[Edit tracking data]
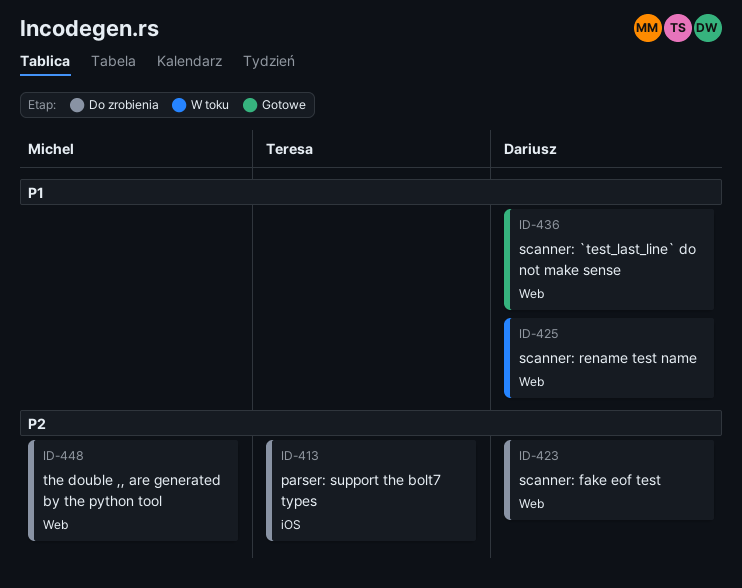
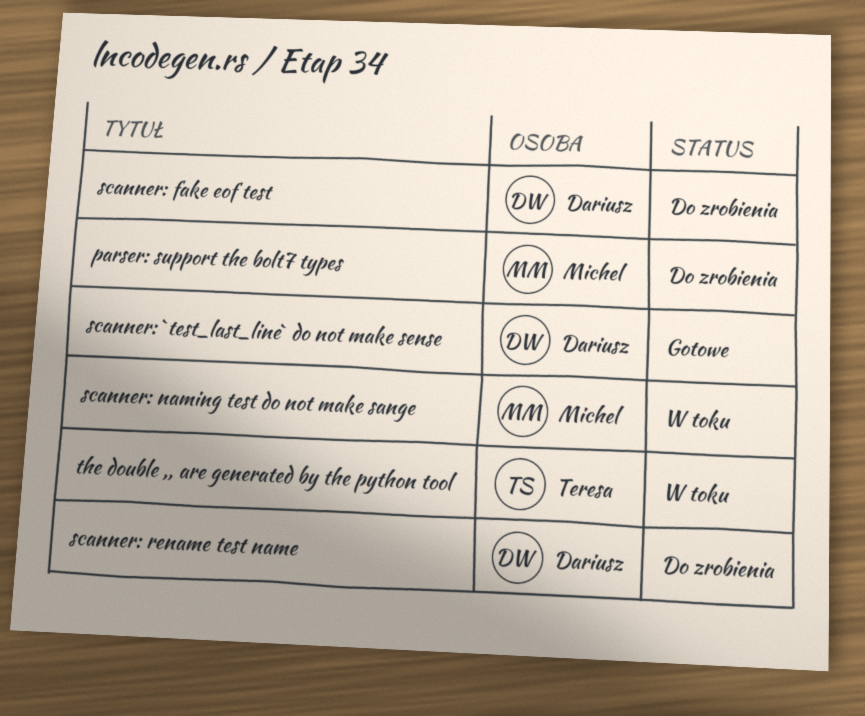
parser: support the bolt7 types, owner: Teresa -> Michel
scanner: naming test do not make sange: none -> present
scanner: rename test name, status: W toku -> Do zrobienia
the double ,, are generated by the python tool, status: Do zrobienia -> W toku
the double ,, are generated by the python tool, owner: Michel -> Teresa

◆ **Aim of the task**: Whatever lies between the line containing "scanner: rename test" and the final line above, both included, must be returned exactly.

◆ **Written reply**:
scanner: rename test name, status: W toku -> Do zrobienia
the double ,, are generated by the python tool, status: Do zrobienia -> W toku
the double ,, are generated by the python tool, owner: Michel -> Teresa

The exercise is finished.